§ **Available records**
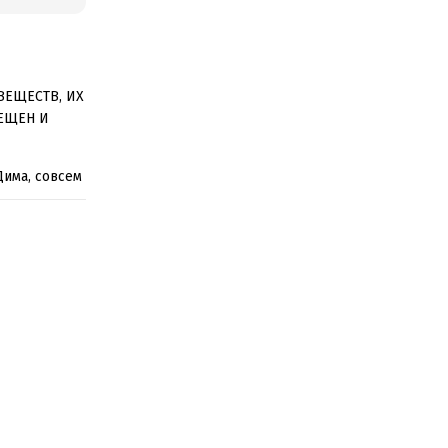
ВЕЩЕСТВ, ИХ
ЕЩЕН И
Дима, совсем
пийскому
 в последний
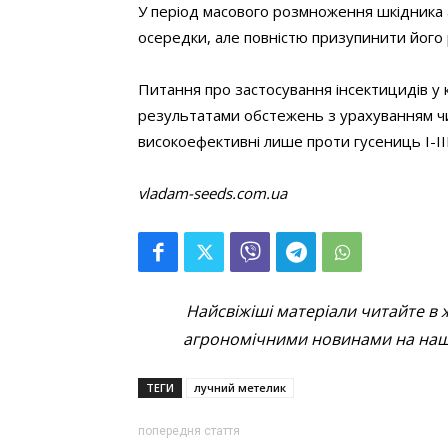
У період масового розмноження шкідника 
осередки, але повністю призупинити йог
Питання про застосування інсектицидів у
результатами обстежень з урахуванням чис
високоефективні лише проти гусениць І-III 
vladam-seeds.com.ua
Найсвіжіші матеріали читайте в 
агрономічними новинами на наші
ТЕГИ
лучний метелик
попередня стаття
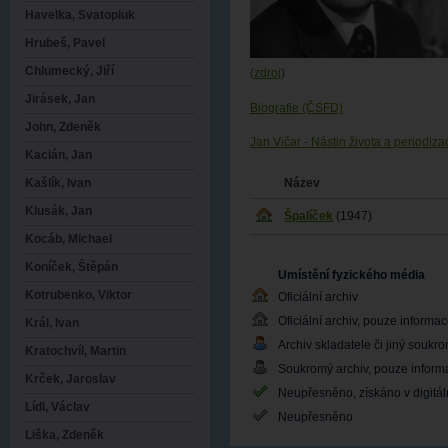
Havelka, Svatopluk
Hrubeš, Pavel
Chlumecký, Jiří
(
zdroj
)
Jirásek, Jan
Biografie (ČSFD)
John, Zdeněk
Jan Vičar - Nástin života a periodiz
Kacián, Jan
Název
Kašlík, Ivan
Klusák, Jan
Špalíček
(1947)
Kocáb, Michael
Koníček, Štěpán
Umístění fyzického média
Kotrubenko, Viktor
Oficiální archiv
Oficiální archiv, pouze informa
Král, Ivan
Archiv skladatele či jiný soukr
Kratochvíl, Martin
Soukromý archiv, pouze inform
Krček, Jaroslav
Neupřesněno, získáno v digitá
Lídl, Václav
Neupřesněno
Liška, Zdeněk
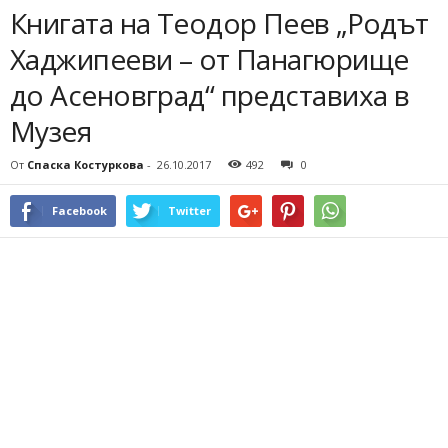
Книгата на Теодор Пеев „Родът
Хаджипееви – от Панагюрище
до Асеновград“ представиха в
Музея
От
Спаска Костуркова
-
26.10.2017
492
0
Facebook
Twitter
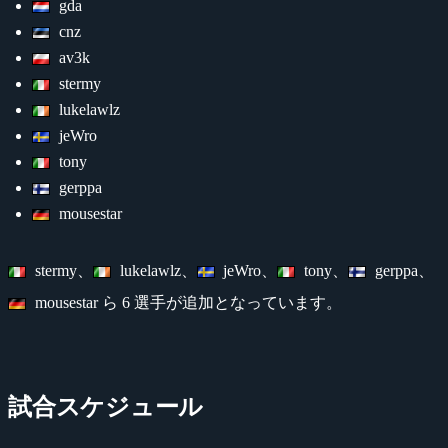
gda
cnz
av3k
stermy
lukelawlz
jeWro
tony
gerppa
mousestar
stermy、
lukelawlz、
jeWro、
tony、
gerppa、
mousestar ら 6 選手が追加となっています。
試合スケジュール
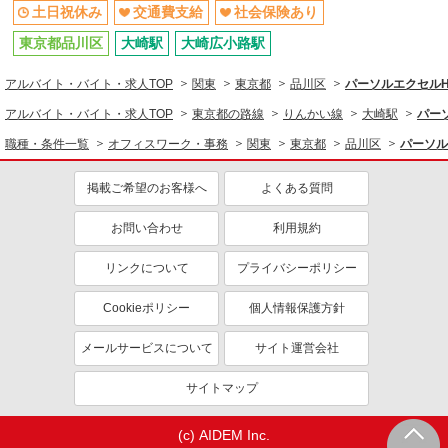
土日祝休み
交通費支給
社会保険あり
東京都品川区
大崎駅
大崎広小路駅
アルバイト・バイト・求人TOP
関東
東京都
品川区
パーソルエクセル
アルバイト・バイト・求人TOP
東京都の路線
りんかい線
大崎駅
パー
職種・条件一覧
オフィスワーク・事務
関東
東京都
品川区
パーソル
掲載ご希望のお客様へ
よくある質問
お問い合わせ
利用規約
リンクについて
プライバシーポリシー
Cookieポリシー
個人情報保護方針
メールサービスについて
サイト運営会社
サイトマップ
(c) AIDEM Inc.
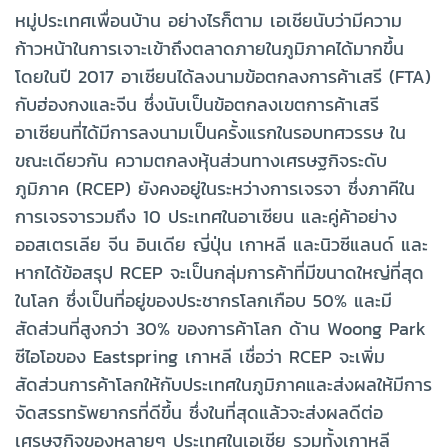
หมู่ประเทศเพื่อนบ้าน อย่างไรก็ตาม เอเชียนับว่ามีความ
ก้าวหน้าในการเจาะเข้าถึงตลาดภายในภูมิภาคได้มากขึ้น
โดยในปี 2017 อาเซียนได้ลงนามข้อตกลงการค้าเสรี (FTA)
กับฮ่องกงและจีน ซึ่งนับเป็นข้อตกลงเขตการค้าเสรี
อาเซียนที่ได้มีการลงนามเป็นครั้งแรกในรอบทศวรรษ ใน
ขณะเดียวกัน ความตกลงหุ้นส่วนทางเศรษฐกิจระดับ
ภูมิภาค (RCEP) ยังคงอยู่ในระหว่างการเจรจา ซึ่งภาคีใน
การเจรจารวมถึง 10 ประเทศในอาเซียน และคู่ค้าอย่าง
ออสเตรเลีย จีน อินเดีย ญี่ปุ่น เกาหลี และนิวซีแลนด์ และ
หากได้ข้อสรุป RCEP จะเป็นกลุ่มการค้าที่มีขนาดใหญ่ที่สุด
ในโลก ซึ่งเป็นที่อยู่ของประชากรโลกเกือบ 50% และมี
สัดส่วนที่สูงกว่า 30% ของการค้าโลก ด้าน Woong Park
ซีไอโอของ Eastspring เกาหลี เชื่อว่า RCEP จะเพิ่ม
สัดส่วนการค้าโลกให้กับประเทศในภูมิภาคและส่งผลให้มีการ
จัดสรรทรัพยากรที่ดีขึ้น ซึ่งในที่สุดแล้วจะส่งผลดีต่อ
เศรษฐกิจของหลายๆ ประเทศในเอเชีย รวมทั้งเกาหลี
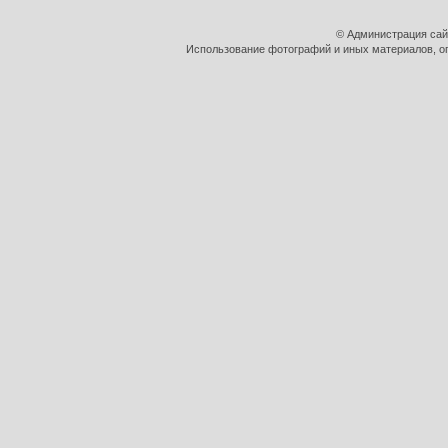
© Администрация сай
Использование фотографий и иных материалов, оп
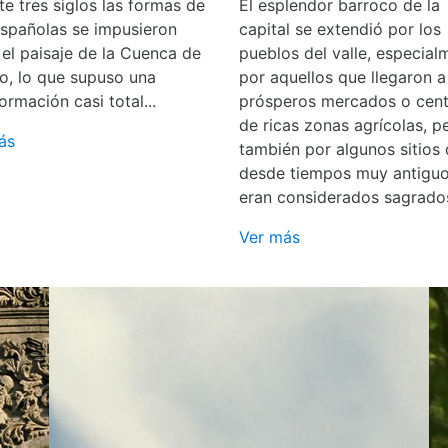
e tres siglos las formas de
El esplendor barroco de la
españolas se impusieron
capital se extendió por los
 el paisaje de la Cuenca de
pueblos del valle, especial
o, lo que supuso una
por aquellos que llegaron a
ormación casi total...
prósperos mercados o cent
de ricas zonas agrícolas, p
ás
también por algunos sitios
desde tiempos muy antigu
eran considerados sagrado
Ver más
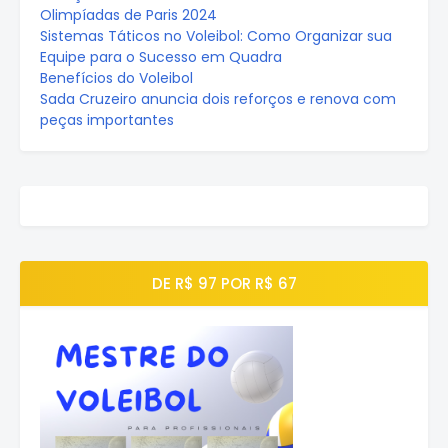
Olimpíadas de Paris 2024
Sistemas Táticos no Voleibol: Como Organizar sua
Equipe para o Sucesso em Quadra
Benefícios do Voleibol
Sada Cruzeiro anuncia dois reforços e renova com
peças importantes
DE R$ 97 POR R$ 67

* * *

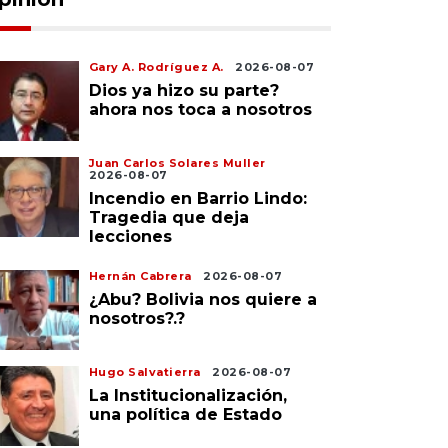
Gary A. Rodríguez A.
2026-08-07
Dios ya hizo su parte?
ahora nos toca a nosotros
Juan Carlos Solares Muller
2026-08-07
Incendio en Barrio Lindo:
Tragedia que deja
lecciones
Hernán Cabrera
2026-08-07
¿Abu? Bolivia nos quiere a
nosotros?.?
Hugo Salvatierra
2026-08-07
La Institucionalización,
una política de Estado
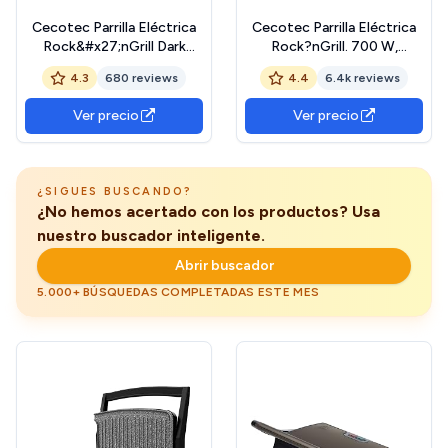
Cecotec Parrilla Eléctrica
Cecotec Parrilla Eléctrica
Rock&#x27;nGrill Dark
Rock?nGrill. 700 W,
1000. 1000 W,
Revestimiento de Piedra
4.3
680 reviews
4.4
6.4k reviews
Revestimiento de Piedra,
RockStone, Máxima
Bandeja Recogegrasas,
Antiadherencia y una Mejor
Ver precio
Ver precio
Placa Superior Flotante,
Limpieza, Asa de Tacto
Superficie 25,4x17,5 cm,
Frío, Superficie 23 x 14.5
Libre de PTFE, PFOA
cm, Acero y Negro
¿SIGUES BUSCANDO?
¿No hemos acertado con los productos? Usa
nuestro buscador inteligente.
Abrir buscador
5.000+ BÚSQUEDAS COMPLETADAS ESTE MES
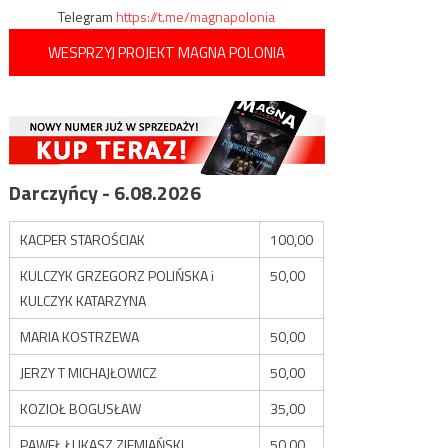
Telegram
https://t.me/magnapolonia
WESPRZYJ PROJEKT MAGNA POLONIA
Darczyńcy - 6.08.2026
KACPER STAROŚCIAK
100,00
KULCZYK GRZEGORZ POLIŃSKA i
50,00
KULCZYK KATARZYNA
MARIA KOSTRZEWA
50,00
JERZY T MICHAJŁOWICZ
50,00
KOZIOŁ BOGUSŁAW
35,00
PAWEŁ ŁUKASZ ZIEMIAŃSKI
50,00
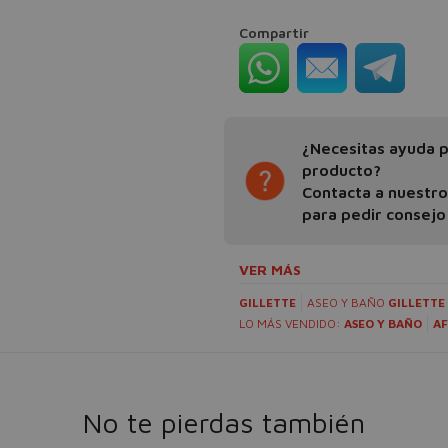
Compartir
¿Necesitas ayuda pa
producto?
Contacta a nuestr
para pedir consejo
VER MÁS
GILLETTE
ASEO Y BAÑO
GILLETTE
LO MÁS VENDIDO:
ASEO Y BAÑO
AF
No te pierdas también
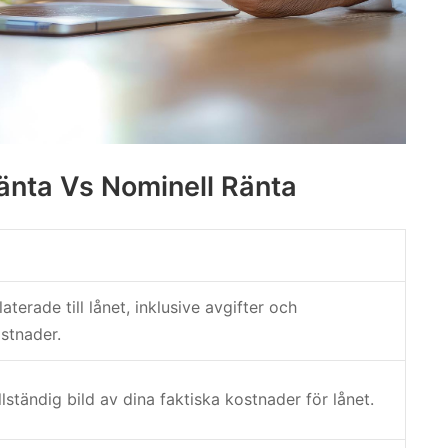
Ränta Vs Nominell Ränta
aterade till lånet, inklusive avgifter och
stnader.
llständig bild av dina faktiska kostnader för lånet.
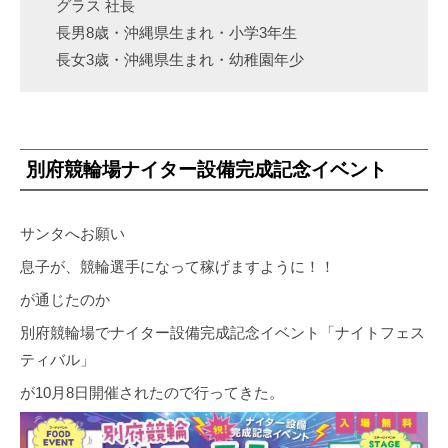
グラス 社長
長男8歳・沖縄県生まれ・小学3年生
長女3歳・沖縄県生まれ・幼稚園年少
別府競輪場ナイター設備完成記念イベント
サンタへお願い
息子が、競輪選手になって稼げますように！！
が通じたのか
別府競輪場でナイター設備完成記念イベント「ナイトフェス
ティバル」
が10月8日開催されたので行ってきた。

§ **Job**
Write out everything from the line containing "Olimpíadas de Paris 2024" down to the line containing "DE R$ 97 POR R$ 67", keeping both of those lines.

§ **Task answer**
Olimpíadas de Paris 2024
Sistemas Táticos no Voleibol: Como Organizar sua
Equipe para o Sucesso em Quadra
Benefícios do Voleibol
Sada Cruzeiro anuncia dois reforços e renova com
peças importantes
DE R$ 97 POR R$ 67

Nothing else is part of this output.